THE DATA Block Start

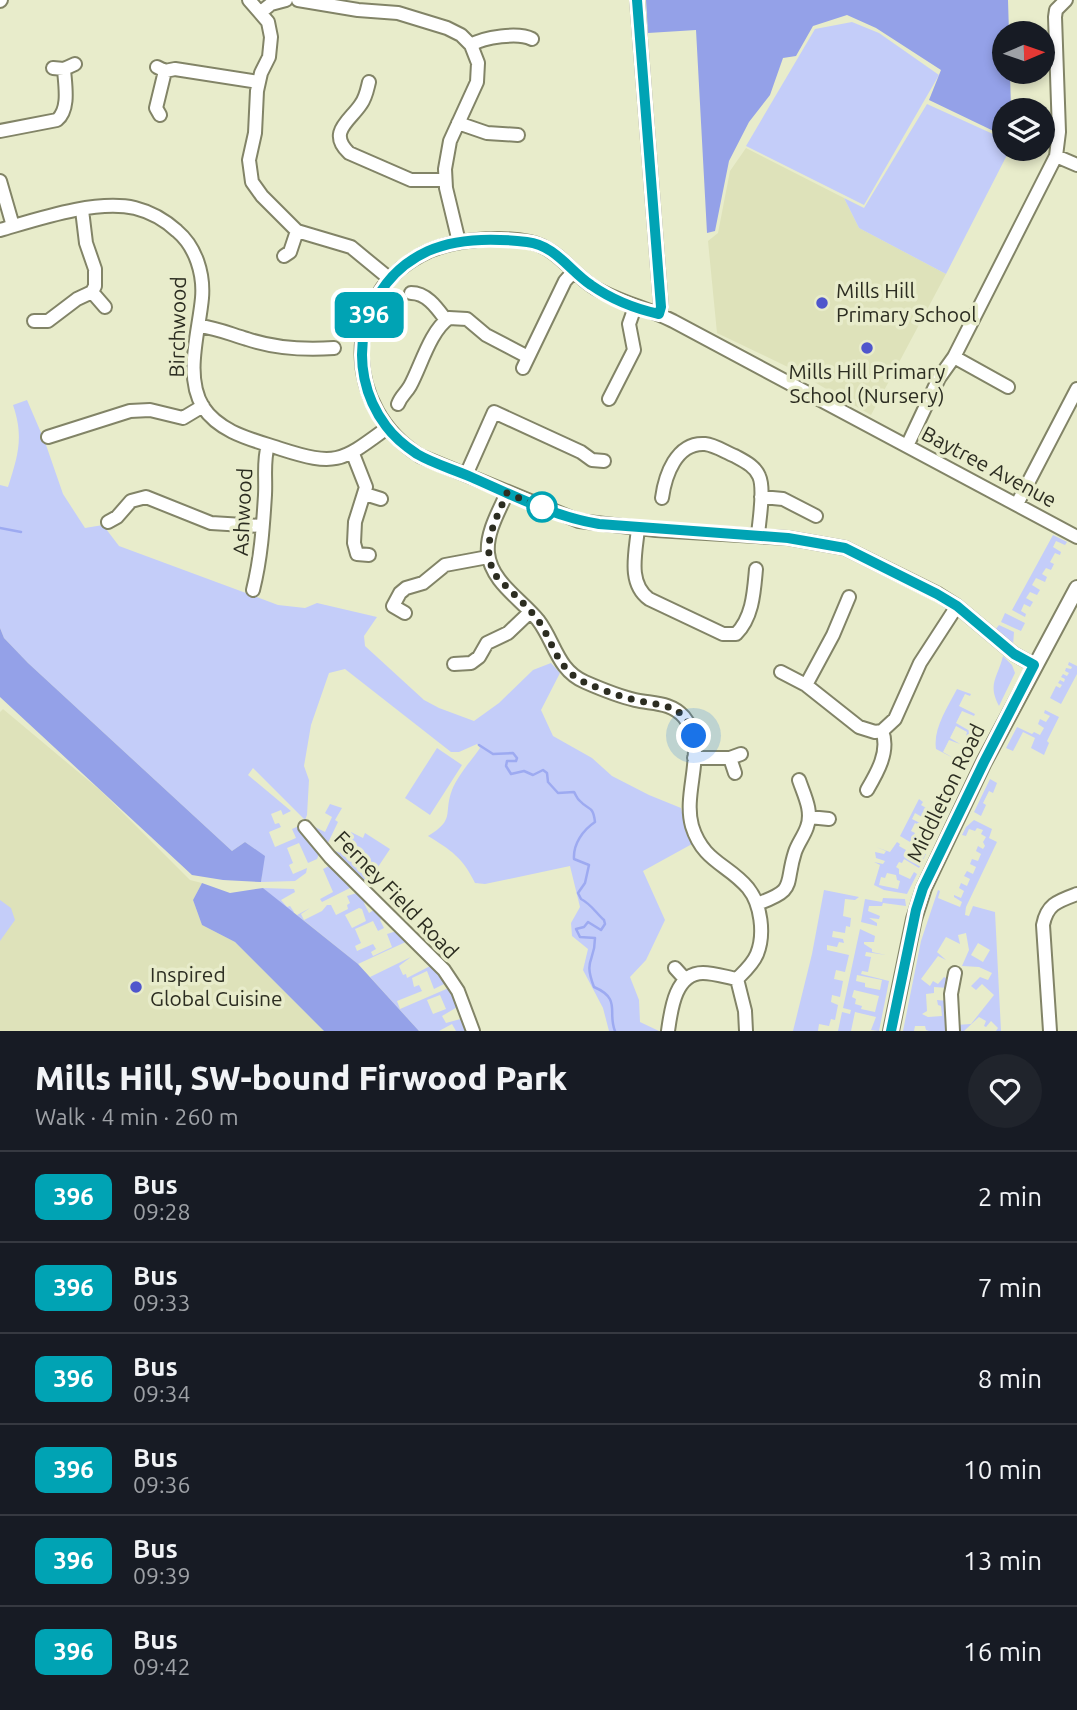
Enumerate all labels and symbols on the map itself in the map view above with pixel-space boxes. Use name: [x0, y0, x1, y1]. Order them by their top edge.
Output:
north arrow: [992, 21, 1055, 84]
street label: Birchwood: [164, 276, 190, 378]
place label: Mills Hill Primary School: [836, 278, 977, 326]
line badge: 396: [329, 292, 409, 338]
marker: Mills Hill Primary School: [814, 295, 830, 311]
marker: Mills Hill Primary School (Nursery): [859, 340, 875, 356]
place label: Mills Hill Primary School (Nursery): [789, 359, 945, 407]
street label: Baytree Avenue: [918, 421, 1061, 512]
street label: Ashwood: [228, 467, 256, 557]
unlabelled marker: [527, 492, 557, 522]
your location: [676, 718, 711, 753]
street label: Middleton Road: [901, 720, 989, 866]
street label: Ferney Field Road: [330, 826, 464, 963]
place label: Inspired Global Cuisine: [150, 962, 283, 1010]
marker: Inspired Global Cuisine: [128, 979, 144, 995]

THE DATA Block End
THE DATA Block Start

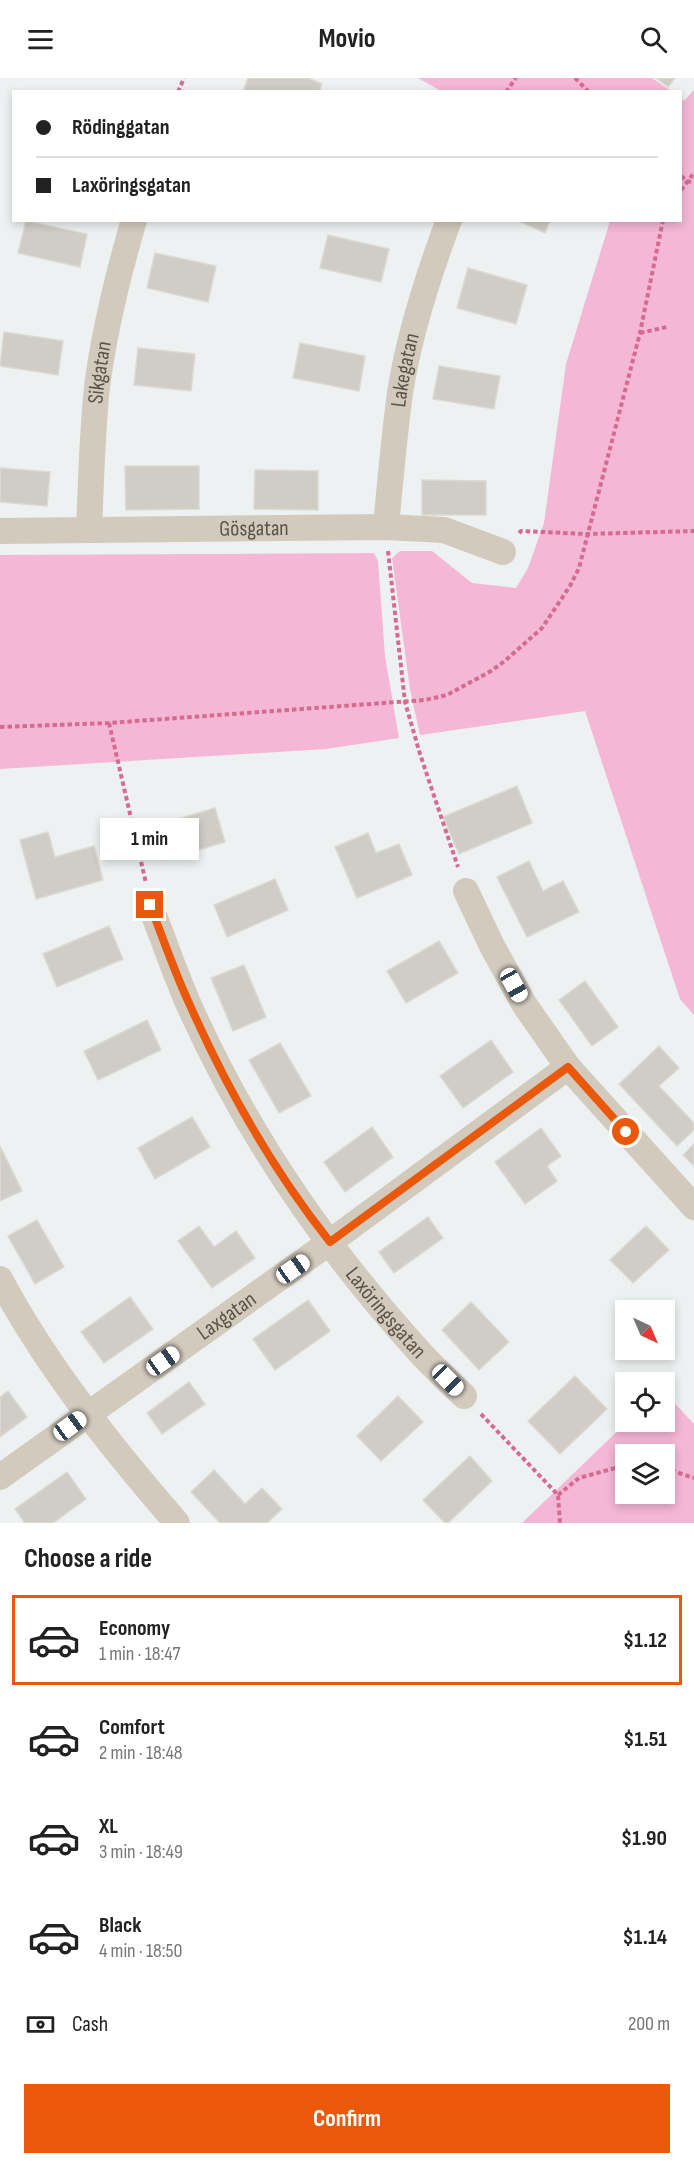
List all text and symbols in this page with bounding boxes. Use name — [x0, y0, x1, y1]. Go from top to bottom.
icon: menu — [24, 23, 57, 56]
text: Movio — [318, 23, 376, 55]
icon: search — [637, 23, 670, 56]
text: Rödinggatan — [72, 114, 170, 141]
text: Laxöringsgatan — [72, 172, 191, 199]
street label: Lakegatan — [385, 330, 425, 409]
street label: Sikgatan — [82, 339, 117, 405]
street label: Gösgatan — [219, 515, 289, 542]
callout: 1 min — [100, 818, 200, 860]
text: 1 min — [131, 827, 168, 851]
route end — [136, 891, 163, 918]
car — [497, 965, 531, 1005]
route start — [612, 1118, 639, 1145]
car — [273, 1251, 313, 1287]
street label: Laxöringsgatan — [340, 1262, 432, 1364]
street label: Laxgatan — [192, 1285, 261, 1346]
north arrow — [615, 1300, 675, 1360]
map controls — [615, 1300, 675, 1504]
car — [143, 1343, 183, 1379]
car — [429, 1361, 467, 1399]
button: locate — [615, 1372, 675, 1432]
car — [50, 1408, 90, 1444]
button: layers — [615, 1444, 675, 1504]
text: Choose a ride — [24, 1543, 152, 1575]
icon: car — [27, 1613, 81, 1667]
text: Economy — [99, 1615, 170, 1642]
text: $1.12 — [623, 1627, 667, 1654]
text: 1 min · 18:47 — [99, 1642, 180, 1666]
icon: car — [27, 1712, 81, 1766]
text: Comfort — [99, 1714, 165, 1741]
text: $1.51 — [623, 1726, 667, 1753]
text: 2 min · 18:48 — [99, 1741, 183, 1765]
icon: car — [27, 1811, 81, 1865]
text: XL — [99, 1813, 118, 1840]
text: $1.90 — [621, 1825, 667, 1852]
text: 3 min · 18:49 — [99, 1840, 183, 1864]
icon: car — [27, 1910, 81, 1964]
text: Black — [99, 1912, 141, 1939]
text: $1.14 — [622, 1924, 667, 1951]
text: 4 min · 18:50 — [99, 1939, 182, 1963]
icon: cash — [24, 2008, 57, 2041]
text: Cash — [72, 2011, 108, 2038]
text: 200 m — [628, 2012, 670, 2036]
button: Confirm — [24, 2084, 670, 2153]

THE DATA Block End
THE DATA Block Start

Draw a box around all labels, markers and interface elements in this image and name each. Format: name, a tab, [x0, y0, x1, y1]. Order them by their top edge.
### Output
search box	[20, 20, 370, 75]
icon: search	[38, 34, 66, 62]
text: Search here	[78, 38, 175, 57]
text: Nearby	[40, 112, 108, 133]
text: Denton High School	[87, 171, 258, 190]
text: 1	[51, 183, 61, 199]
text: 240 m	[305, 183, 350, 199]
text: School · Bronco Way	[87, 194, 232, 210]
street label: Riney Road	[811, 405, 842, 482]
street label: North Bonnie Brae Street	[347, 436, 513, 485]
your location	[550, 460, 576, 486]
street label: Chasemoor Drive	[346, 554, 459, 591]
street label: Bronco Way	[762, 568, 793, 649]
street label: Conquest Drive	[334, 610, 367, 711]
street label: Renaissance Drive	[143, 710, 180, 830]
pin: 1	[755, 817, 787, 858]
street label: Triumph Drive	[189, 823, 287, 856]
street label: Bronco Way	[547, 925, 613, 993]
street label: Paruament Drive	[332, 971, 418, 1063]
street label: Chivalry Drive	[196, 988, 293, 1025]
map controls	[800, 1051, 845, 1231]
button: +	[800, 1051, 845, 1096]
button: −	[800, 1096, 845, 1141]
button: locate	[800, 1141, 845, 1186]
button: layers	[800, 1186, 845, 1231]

THE DATA Block End

- **WORK TO BE COMPLETED**
The word "Order" may occur in lines of the records. Report how many such lines there are, giving only the number.

- **PROBLEM SOLUTION**
2